„Wer vergisst, wird den Fehler wiederholen!“ – Gedenkfeier zum Pogrom 1938 der SPD Münzenberg

Veröffentlicht am 10.11.2011 in Presse
 

(HV ). Die Anwesenden zeigten echte Betroffenheit bei der kleinen Feierstunde der SPD Münzenberg zum Gedenken an die Geschehnisse um die Reichspogromnacht 1938. Ganz dem heimischen Raum galt das Erinnern und Gedenken an Ausschreitungen in Gambach und Münzenberg. Rund 40 Menschen fanden dazu den Weg in das Kulturhaus Alte Synagoge im Stadtteil Münzenberg.

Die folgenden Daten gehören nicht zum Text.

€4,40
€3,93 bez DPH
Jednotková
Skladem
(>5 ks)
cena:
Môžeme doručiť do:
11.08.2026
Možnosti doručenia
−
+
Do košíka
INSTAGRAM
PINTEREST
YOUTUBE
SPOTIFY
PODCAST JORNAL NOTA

Nach der musikalischen Einleitung durch ein 2-Mann-Ensemble der Musikschule Butzbach erinnerte SPD-Vorsitzender Manfred Tschertner in wohlgesetzten Worten an die traurigen Ereignisse jener Zeit, die nicht ohne weiteres aus dem Nichts geschehen seien, sondern einen„Vorlauf“ hatten: „Wer die nationalsozialistische Diktatur überlebt hat, weiß jedoch auch, dass Verfolgung, Gewalt und Mord gesellschaftliche Vorstufen haben. Wegschauen ist eine davon. Sich abwenden, wenn Menschen in Bedrängnis geraten, geflissentlich weghören, wenn Vorurteile verbreitet werden, und abwiegeln, wenn rechte Gewalttaten angeprangert werden – das alles sind Anfänge, denen es zu wehren gilt!“. Eine Mahnung an alle Lebenden. Seine Ausführungen unterstrich der Vorsitzende durch Originalzitate aus den überlieferten Entnazifizierungsakten aus dem Münzenberger Stadtarchiv.

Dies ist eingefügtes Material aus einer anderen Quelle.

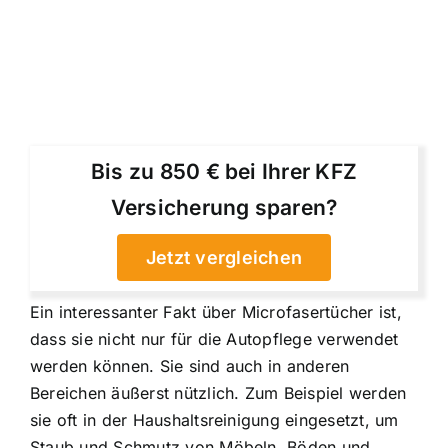
Bis zu 850 € bei Ihrer KFZ
Versicherung sparen?
Jetzt vergleichen
Ein interessanter Fakt über Microfasertücher ist,
dass sie nicht nur für die Autopflege verwendet
werden können. Sie sind auch in anderen
Bereichen äußerst nützlich. Zum Beispiel werden
sie oft in der Haushaltsreinigung eingesetzt, um
Staub und Schmutz von Möbeln, Böden und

Im zweiten Teil der bewegenden Veranstaltung berichtete Sabine Vetter anhand einer Bilderpräsentation über konkrete Abläufe im Stadtteil Gambach. Ihr Bericht illustrierte das Zeitgeschehen im größten Münzenberger Stadtteil vom gedeihlichen und unverfänglichen Miteinander bis hin zu Ausgrenzung, Verachtung und Verhöhnung einer religiösen Minderheit. Dabei zitierte sie wortgetreu aus den so genannten „Heimatschriften“ der NSDAP-Ortsgruppe Gambach an die Gambacher Soldaten an den Fronten Europas. Die brutale und menschenverachtende Sprache jener Zeit rief bei allen Anwesenden pures Entsetzen hervor. Als Sabine Vetter aber zum Schluss der Veranstaltung die Namen aller deportierten und ermordeten Gambacher Juden unter den leisen Klängen eines traurigen Liedes der Musikschule Butzbach aufrief, standen vielen doch vor Ergriffenheit die Tränen in den Augen.